La propuesta escénica de Berloffa rechaza esa Galia del siglo I a.C., para situarla en los tiempos decimonónicos en que Bellini escribiera su partitura (1831), cuando Italia aún no existía ni estaba unificada, pero ya se podían sentir los vientos del futuro Risorgimento. Así que itálicos e invasores austríacos, oprimidos (casi todos heridos de guerra y viudas) y opresores, se devoran bélicamente en una escena muy “verdiana” con un decorado único, encarnado en una mansión de arquitectura neoclásica en ruinas por la guerra. Elogiable el trabajo de iluminación de Marco Giusti que supo jugar eficazmente con las emociones en cada escena.
Para los cuadros más íntimos y dramáticos, Berloffa encierra en una habitación desnuda del palacete a los personajes, impregnando de terror gótico incluso la atmósfera, en una escenografía que parece intentar rememorar la claustrofóbica “Otra vuelta de tuerca” de Henry James o incluso los espíritus fantasmales del filme “Los Otros”, sobre todo con el aterrador momento en que Norma (a lo Magda Goebbels) va envenenando a sus hijos (aunque sorprendentemente vuelvan al poco rato a la vida).

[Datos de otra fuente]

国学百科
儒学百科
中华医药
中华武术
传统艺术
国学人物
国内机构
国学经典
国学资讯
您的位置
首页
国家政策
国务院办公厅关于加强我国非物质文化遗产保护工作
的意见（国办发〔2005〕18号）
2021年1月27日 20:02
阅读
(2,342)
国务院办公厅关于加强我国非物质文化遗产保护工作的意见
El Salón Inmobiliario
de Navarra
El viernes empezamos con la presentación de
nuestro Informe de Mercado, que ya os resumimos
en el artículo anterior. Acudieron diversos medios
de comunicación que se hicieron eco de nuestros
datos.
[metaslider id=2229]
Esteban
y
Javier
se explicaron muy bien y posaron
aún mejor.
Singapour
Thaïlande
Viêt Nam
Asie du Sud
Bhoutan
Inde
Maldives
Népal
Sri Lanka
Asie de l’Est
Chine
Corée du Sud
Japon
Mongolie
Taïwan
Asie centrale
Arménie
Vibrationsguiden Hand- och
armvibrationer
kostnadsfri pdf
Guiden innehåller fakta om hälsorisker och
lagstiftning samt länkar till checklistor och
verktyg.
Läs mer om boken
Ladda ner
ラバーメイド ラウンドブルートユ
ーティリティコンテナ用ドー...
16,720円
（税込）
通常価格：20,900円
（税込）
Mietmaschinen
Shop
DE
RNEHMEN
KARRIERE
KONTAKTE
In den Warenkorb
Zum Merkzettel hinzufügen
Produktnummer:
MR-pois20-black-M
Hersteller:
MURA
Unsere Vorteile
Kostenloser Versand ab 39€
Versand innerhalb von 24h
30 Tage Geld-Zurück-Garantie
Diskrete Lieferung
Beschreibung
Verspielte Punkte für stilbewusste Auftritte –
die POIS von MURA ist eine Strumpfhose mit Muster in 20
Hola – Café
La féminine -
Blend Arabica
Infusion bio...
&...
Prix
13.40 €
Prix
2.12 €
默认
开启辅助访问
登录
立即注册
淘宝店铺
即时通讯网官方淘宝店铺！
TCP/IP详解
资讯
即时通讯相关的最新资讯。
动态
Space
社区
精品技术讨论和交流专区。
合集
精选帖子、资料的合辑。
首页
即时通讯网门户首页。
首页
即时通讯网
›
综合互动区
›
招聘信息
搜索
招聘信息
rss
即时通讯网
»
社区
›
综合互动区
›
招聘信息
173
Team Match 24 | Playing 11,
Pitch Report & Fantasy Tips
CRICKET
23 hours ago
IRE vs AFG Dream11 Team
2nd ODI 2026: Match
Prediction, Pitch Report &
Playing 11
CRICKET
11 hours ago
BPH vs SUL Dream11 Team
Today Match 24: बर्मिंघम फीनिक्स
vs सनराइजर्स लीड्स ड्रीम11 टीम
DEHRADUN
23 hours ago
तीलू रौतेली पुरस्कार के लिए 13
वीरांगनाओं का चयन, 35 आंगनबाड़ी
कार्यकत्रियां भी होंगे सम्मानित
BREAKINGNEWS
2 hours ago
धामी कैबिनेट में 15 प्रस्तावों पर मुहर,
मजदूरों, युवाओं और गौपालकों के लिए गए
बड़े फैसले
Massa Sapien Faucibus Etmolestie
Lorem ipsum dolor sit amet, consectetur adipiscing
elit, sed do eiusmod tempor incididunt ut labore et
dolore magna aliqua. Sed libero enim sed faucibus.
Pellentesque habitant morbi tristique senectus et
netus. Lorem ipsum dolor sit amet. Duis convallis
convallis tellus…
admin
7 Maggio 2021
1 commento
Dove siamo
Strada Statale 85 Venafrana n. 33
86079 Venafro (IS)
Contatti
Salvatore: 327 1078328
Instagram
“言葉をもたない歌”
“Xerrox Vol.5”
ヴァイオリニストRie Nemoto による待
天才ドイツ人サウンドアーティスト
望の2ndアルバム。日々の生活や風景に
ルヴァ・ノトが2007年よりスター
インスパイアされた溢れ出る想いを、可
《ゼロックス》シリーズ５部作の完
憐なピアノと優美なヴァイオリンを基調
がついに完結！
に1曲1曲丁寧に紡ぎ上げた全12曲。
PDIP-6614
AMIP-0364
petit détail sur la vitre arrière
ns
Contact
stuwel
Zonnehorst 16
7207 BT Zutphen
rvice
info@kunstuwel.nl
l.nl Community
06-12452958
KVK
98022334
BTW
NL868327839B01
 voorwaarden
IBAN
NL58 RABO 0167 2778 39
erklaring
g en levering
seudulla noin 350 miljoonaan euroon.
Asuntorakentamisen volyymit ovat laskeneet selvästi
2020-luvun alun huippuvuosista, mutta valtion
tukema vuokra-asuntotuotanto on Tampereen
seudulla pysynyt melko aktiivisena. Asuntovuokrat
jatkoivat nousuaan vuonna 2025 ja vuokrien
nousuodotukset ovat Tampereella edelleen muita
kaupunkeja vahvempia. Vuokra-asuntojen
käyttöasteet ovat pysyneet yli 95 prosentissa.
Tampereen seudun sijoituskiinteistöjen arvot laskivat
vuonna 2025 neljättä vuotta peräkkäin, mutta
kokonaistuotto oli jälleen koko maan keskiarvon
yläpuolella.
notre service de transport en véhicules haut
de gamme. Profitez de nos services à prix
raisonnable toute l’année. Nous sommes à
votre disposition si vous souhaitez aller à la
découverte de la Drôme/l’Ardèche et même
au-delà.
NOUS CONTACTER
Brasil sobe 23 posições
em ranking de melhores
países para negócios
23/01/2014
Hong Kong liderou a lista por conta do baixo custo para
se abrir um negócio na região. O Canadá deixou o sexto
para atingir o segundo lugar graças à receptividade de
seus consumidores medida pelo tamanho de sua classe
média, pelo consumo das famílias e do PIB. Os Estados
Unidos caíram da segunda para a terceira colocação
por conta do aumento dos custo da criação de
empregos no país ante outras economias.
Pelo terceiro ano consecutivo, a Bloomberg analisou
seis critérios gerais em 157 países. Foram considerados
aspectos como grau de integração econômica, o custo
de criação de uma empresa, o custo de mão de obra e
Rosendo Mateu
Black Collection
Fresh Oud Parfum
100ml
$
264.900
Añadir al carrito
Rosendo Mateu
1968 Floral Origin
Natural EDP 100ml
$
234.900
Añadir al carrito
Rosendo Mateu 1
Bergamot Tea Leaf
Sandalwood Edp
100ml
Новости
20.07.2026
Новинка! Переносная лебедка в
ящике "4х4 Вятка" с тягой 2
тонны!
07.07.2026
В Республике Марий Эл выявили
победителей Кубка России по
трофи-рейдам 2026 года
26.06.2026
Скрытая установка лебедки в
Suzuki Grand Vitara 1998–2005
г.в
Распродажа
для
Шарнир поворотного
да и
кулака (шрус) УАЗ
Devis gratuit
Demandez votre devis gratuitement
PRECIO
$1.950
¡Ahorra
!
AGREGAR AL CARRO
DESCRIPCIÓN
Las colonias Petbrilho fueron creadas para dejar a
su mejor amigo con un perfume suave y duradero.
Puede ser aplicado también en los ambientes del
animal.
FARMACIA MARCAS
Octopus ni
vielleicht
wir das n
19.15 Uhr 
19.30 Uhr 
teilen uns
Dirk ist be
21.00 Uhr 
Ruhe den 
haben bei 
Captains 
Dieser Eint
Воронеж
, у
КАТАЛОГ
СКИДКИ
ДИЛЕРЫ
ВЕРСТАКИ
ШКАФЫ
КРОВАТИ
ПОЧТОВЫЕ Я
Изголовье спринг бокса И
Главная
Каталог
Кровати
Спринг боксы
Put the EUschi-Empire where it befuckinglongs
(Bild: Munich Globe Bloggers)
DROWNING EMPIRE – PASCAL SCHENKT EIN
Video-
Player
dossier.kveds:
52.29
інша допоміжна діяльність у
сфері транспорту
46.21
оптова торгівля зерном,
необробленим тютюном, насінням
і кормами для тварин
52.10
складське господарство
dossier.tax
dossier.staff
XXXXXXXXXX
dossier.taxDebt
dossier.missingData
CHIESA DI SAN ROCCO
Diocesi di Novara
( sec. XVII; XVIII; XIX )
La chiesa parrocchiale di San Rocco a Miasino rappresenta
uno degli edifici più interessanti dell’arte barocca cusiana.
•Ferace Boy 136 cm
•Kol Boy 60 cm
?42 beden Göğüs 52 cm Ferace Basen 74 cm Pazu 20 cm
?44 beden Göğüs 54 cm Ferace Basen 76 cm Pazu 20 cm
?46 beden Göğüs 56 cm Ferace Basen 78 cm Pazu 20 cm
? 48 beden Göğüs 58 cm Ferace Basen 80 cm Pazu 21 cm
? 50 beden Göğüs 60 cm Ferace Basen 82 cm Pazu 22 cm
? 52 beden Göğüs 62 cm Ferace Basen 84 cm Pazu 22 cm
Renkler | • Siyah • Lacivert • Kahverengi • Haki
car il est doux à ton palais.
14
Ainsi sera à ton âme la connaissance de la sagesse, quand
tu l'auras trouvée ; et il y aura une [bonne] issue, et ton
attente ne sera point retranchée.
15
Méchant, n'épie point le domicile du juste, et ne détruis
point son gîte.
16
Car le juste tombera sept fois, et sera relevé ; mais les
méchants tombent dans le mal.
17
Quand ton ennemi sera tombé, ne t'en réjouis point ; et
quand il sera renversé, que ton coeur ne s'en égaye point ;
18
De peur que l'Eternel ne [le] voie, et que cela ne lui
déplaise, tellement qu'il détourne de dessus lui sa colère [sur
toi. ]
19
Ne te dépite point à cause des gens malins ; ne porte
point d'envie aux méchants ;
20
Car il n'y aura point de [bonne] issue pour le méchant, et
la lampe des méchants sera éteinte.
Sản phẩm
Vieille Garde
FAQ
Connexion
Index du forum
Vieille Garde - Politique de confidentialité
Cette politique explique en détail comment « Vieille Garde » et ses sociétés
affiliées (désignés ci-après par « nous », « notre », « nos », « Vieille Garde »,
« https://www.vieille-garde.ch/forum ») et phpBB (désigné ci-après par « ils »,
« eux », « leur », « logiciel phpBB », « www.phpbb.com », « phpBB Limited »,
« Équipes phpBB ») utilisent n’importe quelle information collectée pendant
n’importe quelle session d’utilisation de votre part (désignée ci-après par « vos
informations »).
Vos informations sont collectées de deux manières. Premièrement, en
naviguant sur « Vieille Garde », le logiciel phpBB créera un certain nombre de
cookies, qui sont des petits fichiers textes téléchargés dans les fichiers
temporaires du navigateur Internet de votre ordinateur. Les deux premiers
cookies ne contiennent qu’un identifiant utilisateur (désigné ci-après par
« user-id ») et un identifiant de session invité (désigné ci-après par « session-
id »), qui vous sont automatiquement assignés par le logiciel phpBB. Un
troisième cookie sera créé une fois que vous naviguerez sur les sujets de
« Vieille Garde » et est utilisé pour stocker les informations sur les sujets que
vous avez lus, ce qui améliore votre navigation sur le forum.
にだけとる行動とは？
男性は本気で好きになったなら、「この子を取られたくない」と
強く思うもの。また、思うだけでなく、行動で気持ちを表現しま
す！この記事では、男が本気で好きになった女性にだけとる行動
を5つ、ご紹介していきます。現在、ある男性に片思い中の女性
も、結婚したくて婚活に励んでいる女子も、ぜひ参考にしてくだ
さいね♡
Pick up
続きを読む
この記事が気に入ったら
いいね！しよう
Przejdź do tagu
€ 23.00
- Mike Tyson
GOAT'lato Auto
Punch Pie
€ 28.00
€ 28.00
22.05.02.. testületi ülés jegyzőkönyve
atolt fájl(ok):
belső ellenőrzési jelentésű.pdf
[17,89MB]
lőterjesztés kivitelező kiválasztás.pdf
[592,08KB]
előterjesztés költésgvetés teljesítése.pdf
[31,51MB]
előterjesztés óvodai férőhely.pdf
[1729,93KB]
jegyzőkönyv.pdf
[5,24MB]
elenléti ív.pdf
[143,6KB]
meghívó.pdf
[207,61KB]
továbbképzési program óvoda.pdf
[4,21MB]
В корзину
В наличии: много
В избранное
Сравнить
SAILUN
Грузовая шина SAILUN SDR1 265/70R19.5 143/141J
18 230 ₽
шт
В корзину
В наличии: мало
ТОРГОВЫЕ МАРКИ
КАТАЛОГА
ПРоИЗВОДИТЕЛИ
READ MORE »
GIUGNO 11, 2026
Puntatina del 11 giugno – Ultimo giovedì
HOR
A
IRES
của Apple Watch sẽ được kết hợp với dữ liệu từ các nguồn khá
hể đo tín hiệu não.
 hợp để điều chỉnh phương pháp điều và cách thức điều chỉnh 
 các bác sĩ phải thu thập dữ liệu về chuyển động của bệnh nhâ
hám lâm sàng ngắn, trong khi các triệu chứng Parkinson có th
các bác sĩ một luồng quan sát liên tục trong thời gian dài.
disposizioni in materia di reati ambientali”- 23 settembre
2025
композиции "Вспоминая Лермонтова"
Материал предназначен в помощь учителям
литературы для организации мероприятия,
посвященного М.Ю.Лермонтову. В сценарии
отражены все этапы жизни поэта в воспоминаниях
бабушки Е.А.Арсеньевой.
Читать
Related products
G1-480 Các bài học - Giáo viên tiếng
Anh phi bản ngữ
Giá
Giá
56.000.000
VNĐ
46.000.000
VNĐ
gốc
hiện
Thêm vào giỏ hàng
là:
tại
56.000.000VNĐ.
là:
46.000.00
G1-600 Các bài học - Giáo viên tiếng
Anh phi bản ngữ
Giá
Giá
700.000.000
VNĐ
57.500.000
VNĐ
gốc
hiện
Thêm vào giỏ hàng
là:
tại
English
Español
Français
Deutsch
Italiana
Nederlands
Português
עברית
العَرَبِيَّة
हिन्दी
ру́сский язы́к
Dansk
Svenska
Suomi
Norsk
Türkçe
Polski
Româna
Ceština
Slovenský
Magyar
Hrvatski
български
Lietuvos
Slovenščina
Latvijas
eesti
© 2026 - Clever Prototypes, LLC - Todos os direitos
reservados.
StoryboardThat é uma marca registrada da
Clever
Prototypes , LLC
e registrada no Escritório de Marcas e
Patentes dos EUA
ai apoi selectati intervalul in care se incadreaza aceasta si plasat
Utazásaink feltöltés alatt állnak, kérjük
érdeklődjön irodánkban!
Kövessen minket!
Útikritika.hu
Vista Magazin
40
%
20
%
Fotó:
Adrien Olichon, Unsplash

Donde de verdad se la juega el italiano es en la shakespeariana conclusión, al sustituir pertinentemente (¡los tiempos mandan!) las redentoras y chispeantes llamas por el vil acero, para acabar con la vida de los desdichados amantes. En definitiva, una notable y desgarradora “Norma” de tintes clásicos, bien cantada y mejor dirigida, que nadie debería de perderse, aunque solo fuera por hacer feliz a la Callas, allá donde esté. O como diría el mismísimo Richard Wagner, “por escuchar esas melodías que son más deliciosas que nuestros sueños”.
Javier Extremera
Yolanda Auyanet, Francesco Demuro, Raffaella Lupinacci, Rubén Amoretti.
Real Orquesta Sinfónica de Sevilla y Coro del Teatro de la Maestranza. Director musical: Yves Abel.
Director de escena: Nicola Berloffa.
Vincenzo Bellini: Norma.
Sevilla. Teatro de la Maestranza. 15-noviembre-2023.